- [EXTRACT]
# Compilation and Speeding Up

Python is an interpreted language.  This means that the code you write is basically being interpreted line by line (this is an oversimplification, but not far from the truth).  Each time a line of code is read, it has to be converted into equivalent machine language instructions.  For example, a `for` loop will need a register to be initialized, an instruction for incrementing the counter, an instruction to check the limits, and suitable branching statements.

When a program is *compiled*, it is converted into machine language once and for all, and only that code is then run.  This also means that any change in the code requires a complete recompilation.  Compared to Python, this is less interactive and takes a longer time to do.

So compiled languages pay a cost at compile time, and reap the benefits at run time.  If you expect that your program is going to run multiple times, then it is usually worth checking if this cost is worth it.

## Speed of Python

Python code is typically slow for a number of reasons:

- Data types are not known ahead of time, and the type of a variable can be dynamically changed.  You can store a string in a variable that previously had an `int` for example, and there will be no conflict.  This makes it hard to optimize variables as you do not know how they will change in future.
- Semantics of certain operations are different in Python than they are in other languages or machine code.  For example, *Divide by Zero* will cause an exception to be raised in Python code.  On the other hand, in C code it will result in the program crashing.  It may be possible to catch this exception in languages like C++, but it is optional and not mandatory, so it is possible to crash as well.  Such checks add extra code and slow the program down.
- Accessing an index that is beyond the bounds of a list will cause an Error to be raised.  In C it will not be an error, but may cause the program to crash with a Segmentation Fault.

Similarly, there are other situations where the semantics of the Python code differ from a similar C or machine language representation.  Whenever this happens, there is a chance that the Python will be slower than the raw code.

## Improving Speed

The simplest approach for speeding things up is to try and convert the Python code to a lower level language like C, compile it, and then run the compiled code.  However, due to the above restrictions, this has to be done with care, to avoid changing the meaning of the program.

- [SUPPLIED ENTRIES]
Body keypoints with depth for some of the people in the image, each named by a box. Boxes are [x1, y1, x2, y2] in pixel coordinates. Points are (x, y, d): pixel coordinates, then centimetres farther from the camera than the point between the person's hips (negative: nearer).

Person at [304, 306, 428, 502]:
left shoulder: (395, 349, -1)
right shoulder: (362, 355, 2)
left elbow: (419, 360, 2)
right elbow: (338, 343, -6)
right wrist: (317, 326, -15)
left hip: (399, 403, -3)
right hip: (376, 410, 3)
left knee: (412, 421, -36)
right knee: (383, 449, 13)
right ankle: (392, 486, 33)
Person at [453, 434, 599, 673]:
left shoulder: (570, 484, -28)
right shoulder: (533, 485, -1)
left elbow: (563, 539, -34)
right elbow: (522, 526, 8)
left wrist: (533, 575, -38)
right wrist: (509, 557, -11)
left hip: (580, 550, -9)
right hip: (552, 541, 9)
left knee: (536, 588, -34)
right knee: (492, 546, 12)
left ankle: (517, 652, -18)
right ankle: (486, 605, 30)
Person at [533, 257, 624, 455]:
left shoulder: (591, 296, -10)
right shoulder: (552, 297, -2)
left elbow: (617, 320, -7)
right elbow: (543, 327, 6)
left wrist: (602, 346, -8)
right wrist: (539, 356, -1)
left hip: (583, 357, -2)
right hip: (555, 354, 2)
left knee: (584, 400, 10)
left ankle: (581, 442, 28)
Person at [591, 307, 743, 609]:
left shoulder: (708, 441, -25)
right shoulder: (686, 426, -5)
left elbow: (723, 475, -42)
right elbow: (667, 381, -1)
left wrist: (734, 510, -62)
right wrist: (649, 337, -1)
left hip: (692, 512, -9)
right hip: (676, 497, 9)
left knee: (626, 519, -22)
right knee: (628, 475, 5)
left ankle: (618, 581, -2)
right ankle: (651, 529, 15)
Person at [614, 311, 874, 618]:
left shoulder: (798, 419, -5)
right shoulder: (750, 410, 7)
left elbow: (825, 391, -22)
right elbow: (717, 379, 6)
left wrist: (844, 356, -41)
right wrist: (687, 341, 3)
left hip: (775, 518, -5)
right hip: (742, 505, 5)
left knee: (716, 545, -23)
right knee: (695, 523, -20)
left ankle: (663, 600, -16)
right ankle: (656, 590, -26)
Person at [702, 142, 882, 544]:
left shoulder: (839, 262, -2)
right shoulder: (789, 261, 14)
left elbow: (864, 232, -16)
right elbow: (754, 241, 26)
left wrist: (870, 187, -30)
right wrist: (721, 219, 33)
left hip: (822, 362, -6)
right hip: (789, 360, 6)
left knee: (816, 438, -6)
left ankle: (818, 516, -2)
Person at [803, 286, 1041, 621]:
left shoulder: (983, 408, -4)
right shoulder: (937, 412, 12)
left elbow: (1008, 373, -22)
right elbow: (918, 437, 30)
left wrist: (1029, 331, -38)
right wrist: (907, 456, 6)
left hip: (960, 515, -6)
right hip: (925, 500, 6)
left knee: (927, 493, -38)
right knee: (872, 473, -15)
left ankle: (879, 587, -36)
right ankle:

- [WHAT IS EXPECTED] The passage on compilation and speeding up names what a `for` loop needs once it is converted into machine language instructions. List each of these.

- [YOUR SOLUTION]
- A register to be initialized
- An instruction for incrementing the counter
- An instruction to check the limits
- Suitable branching statements